Ce qu’il y a de certain, c’est que sa production présente évidemment de brusques sauts, qu’on n’y trouve pas cette unité ascendante qu’on rencontre chez un Albéniz, pour ne citer qu’un musicien espagnol contemporain. Cependant, dans son désordre même, dans son inégalité, gît une des séductions les plus grandes de l’art de Falla, impossible à classifier, à confondre avec aucun autre, qui contient des pages dignes des meilleurs maîtres. La « Danse Rituelle du Feu » figure aujourd’hui au répertoire de la musique moderne internationale et dans les programmes des meilleurs concerts…
Comme de nombreux intellectuels espagnols, Falla eut peur de la Révolution et s’écarta aussi bien des gauches que des droites. Une amitié affectueuse l’unissait à Garcia Lorca et sa mort le désola. Mais, comme Baroja, comme Unamuno, comme Benavente – le plus abject de tous – il recula atterré devant la grandeur des forces populaires déchaînées, devant le spectacle des ouragans sociaux, implacables et dangereux comme les catastrophes sidérales, furieux et indomptables comme les secousses sismiques… Une fois encore, il s’enfuit au couvent…
L’attitude active, la présence permanente dans tous les avatars mystérieux de l’existence, dans tous les efforts humains est l’apanage caractéristique des âmes courageuses. L’attitude d’un Victor Hugo se dressant, la tête blanchie, contre les crimes de Thiers et dénonçant, d’une voix tonnante, les assassins du peuple – celle d’un Pi y Margall, prenant la défense des internationalistes universellement mis hors la loi – l’héroïsme politique d’un Tolstoï, défendant les nihilistes contre toutes les colères du tsar et justifiant les actes de terreur populaire – ces gestes sont le propre des consciences libres, des esprits demeurés jeunes et vivants. La sérénité scientifique d’un Berthelot ou d’un Renan, parcourant en eux-mêmes un chemin inverse à celui de Falla, ruinant l’impossible foi et ensevelissant les dieux morts – ces gestes-là, l’habitué du Mont-Sacré, imbu de superstitions, sauvage et fantastique, ne pouvait les accomplir.
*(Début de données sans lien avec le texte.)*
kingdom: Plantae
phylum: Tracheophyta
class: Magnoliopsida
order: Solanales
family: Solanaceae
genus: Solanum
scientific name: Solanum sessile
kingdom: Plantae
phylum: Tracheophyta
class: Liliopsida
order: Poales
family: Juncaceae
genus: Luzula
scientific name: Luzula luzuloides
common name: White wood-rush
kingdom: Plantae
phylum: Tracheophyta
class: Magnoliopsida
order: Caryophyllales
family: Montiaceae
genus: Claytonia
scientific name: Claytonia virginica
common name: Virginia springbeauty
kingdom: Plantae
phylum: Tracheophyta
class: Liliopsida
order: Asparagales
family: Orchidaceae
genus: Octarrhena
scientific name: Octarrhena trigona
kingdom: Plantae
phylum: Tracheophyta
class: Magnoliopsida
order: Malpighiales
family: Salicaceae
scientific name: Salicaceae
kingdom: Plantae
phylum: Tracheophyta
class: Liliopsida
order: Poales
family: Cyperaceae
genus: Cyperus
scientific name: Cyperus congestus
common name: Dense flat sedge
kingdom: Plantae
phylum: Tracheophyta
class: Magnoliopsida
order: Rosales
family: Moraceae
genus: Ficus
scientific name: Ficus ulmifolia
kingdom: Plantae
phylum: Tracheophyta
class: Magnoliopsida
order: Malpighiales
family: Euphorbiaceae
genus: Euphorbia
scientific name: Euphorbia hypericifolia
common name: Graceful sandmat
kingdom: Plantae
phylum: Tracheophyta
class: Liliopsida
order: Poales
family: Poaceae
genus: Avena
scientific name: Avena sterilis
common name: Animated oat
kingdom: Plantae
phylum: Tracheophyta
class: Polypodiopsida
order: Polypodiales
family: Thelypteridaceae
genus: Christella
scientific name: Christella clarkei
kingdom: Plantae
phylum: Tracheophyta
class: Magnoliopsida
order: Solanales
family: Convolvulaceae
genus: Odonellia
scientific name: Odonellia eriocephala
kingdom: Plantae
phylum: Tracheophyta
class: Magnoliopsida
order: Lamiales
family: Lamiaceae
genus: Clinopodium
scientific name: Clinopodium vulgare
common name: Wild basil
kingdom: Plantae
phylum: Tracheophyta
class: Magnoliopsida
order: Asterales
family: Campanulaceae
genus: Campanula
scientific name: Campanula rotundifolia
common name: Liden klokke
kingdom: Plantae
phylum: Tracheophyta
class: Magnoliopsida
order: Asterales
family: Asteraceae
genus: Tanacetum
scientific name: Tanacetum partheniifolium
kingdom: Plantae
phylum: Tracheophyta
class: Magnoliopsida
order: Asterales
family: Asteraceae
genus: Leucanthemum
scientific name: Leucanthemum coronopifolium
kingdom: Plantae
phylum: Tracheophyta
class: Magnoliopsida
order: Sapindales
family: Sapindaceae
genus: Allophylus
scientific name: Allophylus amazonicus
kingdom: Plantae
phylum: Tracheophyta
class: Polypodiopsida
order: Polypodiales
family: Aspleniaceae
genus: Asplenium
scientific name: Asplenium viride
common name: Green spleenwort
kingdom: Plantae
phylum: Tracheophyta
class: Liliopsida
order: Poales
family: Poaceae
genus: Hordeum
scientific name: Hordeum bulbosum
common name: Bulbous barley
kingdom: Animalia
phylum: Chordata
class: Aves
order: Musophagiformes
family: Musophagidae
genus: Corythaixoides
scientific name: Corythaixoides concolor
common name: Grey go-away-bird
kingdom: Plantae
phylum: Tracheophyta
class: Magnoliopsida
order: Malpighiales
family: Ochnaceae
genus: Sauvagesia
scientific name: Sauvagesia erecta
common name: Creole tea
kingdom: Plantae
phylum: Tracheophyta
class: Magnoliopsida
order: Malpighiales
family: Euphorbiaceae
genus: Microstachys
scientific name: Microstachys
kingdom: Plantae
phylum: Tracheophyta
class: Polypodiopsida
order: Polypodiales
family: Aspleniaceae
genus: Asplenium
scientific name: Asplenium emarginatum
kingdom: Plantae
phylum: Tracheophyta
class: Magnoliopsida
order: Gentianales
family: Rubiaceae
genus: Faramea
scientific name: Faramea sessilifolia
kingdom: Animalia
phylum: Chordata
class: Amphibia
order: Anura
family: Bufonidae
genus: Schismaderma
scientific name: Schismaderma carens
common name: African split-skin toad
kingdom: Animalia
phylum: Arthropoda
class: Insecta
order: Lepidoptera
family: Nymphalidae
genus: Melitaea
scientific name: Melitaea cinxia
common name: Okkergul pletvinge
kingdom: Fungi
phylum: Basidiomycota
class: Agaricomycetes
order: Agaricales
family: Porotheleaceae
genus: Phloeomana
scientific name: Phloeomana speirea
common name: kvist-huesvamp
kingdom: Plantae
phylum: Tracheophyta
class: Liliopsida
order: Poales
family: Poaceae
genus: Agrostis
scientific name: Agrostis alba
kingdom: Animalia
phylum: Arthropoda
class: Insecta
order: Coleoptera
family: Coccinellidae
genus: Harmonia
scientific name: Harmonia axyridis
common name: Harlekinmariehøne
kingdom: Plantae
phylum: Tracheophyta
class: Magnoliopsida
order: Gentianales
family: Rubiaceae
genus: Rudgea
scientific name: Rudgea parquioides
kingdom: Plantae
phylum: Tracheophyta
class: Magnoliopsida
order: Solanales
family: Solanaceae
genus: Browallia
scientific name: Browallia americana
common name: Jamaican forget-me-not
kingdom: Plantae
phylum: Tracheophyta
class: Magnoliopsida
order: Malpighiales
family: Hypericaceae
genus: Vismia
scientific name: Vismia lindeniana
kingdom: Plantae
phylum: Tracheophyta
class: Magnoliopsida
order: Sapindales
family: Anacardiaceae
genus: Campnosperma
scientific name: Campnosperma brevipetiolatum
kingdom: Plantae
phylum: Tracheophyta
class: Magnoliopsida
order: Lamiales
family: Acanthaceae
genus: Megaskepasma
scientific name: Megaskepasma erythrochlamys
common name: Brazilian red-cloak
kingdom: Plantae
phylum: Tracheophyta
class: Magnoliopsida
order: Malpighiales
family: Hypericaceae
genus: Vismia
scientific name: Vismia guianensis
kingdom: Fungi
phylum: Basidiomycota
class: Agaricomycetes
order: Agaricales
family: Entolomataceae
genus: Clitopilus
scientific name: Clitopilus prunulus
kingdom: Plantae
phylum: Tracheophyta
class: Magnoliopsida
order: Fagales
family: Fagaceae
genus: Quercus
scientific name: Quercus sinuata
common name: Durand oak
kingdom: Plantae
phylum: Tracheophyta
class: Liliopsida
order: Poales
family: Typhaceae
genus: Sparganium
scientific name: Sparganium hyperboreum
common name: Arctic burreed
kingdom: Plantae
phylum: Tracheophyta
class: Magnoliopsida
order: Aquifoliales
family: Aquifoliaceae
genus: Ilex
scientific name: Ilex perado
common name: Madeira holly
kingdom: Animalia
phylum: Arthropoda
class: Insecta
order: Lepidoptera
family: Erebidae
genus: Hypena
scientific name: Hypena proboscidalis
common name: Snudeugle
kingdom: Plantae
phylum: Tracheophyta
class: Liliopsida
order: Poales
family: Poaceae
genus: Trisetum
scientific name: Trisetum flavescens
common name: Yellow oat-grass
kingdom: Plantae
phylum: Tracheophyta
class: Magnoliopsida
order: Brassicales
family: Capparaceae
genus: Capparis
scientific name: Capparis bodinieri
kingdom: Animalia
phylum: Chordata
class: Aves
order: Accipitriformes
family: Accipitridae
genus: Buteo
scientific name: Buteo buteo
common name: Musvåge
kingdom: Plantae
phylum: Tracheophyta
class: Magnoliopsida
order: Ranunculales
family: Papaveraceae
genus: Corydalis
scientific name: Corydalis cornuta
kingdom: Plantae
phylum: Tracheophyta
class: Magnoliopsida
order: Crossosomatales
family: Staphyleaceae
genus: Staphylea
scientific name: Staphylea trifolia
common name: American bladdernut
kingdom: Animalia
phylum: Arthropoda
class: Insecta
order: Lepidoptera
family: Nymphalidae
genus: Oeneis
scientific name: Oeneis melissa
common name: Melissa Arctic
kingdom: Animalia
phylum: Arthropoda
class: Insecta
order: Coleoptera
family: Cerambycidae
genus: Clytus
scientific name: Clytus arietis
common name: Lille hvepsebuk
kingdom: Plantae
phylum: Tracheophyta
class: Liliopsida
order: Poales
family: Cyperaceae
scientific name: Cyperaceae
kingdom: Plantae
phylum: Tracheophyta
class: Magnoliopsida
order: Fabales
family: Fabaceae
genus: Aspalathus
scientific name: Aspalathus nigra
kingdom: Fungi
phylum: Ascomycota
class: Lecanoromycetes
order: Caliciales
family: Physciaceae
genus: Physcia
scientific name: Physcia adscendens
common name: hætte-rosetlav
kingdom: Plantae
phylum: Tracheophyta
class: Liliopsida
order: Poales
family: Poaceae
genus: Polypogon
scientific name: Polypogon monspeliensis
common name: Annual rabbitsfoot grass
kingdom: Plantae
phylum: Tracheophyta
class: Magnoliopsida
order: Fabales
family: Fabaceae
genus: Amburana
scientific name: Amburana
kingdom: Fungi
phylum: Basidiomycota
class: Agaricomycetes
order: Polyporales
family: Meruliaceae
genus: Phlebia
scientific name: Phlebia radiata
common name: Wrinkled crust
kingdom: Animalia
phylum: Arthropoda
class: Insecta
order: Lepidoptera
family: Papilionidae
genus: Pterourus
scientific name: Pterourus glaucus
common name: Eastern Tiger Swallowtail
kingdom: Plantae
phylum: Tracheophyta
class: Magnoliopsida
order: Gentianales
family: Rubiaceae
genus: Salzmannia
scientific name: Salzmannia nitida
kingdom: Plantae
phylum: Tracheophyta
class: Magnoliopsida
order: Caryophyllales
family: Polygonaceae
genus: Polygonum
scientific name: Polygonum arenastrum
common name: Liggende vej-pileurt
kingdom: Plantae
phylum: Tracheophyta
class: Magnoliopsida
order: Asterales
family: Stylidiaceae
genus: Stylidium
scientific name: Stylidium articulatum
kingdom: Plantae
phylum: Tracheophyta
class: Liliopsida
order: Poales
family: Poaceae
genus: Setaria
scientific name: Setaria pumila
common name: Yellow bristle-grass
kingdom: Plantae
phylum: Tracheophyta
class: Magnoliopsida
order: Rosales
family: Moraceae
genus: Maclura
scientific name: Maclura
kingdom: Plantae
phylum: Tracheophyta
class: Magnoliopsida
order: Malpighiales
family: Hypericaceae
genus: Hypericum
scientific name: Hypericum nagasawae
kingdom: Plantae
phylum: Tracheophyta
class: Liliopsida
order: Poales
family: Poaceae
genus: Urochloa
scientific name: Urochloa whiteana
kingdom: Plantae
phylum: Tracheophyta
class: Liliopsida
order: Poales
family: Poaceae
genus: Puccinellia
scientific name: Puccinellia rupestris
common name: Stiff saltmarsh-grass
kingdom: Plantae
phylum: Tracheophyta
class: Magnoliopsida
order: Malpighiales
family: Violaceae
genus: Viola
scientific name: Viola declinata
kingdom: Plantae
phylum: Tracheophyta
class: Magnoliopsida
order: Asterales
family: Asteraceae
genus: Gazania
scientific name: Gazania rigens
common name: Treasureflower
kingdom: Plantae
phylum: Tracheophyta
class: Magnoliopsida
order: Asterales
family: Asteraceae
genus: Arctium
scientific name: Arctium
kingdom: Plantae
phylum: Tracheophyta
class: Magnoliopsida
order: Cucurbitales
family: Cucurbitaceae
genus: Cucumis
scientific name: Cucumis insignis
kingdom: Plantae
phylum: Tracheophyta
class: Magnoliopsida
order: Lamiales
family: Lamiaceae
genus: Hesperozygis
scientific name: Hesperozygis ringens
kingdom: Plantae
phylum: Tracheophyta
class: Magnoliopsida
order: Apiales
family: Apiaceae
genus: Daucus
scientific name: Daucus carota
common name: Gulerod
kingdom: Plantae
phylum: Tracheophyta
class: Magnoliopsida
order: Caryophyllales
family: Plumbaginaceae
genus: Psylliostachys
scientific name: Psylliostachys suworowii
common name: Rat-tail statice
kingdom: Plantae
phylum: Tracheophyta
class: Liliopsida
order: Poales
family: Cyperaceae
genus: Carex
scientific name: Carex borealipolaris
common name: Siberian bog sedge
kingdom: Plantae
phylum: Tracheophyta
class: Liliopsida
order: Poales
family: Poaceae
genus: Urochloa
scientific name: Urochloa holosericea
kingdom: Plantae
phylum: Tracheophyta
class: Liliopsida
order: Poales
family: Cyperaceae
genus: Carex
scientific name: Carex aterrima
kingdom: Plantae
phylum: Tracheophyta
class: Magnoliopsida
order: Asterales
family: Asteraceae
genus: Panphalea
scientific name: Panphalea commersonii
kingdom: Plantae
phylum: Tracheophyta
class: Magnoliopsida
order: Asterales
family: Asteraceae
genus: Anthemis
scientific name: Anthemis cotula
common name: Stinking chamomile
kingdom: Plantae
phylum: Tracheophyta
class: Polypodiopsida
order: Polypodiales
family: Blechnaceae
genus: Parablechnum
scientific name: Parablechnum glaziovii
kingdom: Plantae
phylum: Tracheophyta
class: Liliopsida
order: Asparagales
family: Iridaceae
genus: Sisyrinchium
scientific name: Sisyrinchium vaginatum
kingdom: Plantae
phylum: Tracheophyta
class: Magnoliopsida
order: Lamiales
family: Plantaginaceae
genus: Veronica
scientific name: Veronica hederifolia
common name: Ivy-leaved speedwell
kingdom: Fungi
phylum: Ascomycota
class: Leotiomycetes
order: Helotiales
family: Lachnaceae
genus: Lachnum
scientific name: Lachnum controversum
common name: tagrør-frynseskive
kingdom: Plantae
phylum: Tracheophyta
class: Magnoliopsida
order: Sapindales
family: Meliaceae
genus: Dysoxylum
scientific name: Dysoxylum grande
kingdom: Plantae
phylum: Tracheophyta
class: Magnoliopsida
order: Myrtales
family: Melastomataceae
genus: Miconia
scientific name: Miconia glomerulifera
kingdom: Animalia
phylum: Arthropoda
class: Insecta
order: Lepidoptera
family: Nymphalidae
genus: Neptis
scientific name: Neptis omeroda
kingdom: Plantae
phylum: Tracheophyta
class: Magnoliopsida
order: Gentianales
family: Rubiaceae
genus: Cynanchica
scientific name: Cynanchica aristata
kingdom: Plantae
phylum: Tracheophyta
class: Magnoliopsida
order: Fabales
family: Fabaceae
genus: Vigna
Il joua son drame obscur, sa tragédie d’espagnol échappé au monde sensuel et païen. Symbole d’une Espagne vieillie, il quitta la vie nimbé par le halo fabuleux de ses repentirs et de ses excès.
Recueillons sa production et abandonnons ses restes aux moines qui ensevelirent, d’abord son âme avant d’enterrer son corps.
Ce n’est pas avec des cadavres en putréfaction que la vie se continue et s’éternise. C’est avec l’affirmation journalière de l’existence, avec la profession d’une foi quotidienne, active, immortelle et héroïque en l’homme, en l’humanité et en leurs destins.